Time For a Reset Would be a Good Time To Address the Questions on the Cover Page of This Blog… to Question the Dominant Paradigm
The title of an article in Forbes by Raymond Pierce- “A Reset of Public Education“- caught my eye this morning as I scrolled through my news feed. The reason for a reset is obvious: we are now living through a universal disruption to the status quo that is opening the door for us to completely re-think and redesign the way we deliver public education. I read the article hoping to find some ideas of how Mr. Pierce might propose change. But instead of offering some concrete proposals or a framework for beginning the needed deliberations, Mr. Pierce focused on the need for seeking common ground:
The call for unity following our recent presidential election should be accompanied by thoughtful and serious conversations about a comprehensive approach to multifaceted challenges that beset public education. For too long, there has been too much investment in one-size-fits-all approaches, such as private school vouchers or tax credits, and new accountability and testing methods. Let’s take this moment to recognize the complexity of providing mass education, and examine the range of approaches that really work, where they work, and why. I strongly believe there is a wealth of common ground within the public education debates that can be the basis for a real reset.
Our conversations must include a fulsome examination of long-standing models of success in areas such as community schools and wraparound services, teacher development, personalized learning, and more. We must recognize and reckon with such difficult issues as school funding, student discipline, behavior and mental health, and of course the governance of our local public school districts. These conversations must be expanded for a comprehensive reset of how mass education goes forward in this nation.

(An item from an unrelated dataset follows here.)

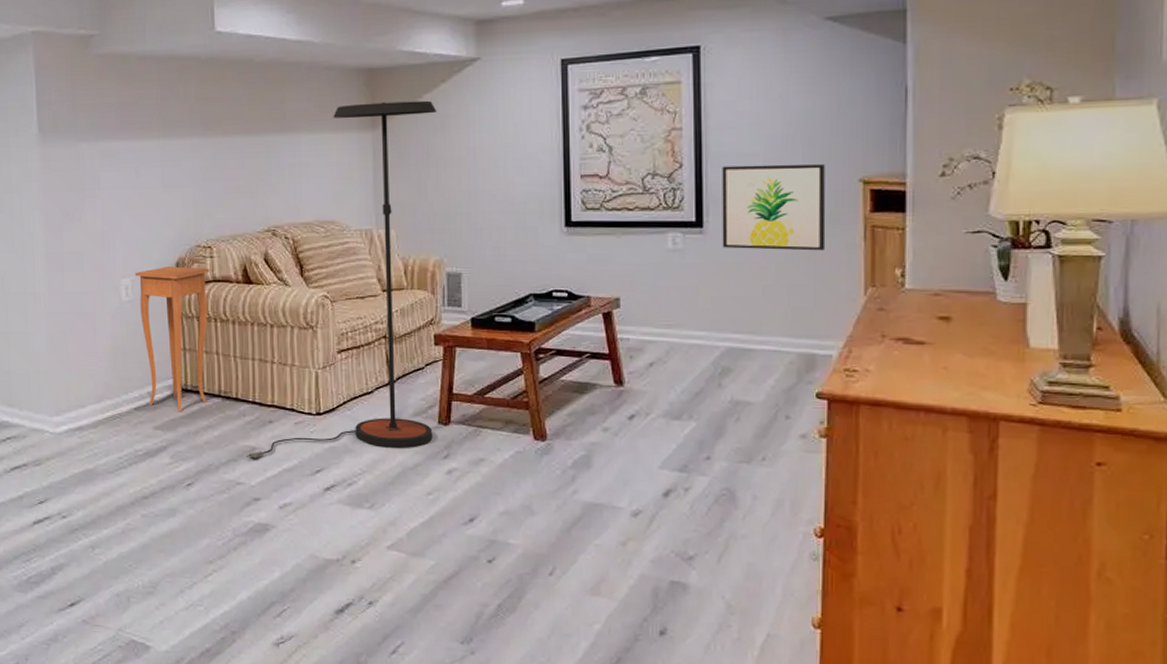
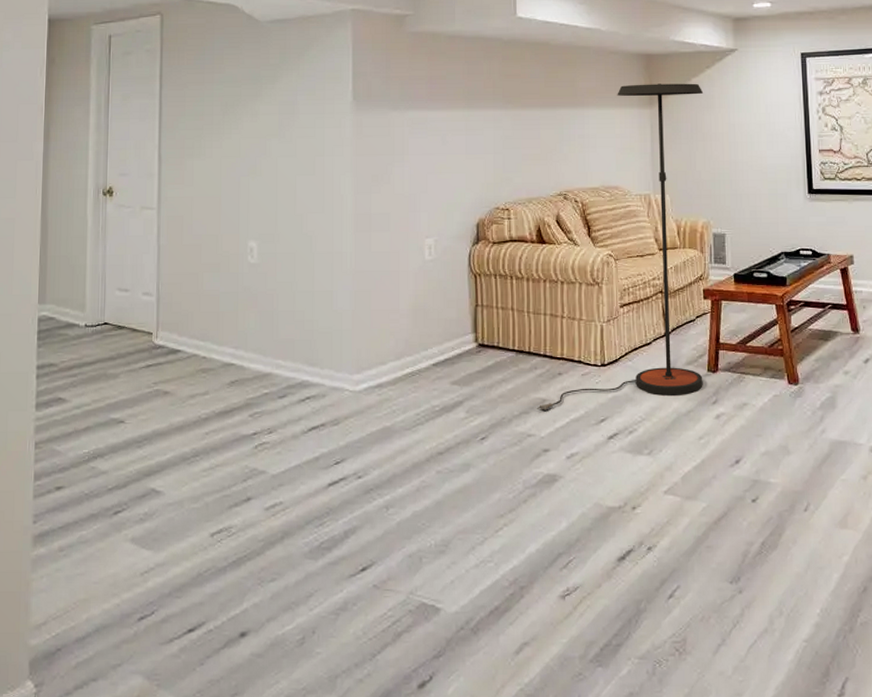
side table: present [135,266,210,412] -> none [438,227,507,367]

I am in complete agreement that we must find common ground… but I am not sure that we can find common ground as long as we are framing our discussions on the same old factory model that has served as the framework for public schools for over a century. Instead, I see this as an opportunity to focus on the questions I posed when I launched this blog over nine years ago:
Discourse on public education is stuck in a rut because the public thinks of public schools as factories. When I shared this observation with some colleagues a few years ago, their response was “So what? Everyone knows that! What difference does it make”. Their rejoinder was partially true. First, NOT everyone knows that schools are modeled after factories. Secondly, the notion that school-is-a-factory is so ingrained that we cannot conceive of a different method for organizing education. Finally, it DOES make a difference because when we unwittingly accept the notion that schools can only be organized like they are today we avoid asking questions like:
- Why do we group students in grade levels based on their age?
- Why do we group students within a particular grade level based on their rate of learning?

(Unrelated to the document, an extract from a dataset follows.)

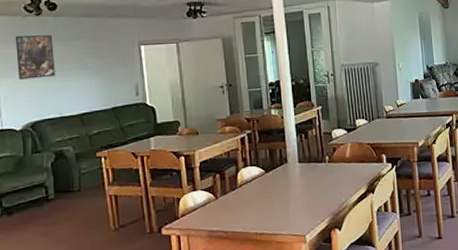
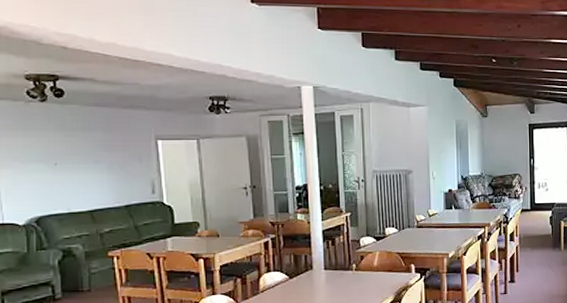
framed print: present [15,35,55,80] -> none [17,122,63,171]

- Why do we group students at all?
- Why does school take place in a limited time frame?
- Why do we believe there is “one best way” to educate ALL children?
All of these practices are in place because they result in “efficiency” in the factory school… and until we change our minds about how schools are organized, until we replace our conception of schools as a factory with a new mental model, we will continue measuring “quality” by giving standardized tests to students grouped in “grade levels” and recycling “new ideas” and “reforms” based on ways to run the factory more efficiently.
So… why DON’T we pose those questions NOW? The best way to change a dominant paradigm is to question its premises. The five questions above would be a good start to moving away from the old debates about how to provide schooling to all children and move in a new direction.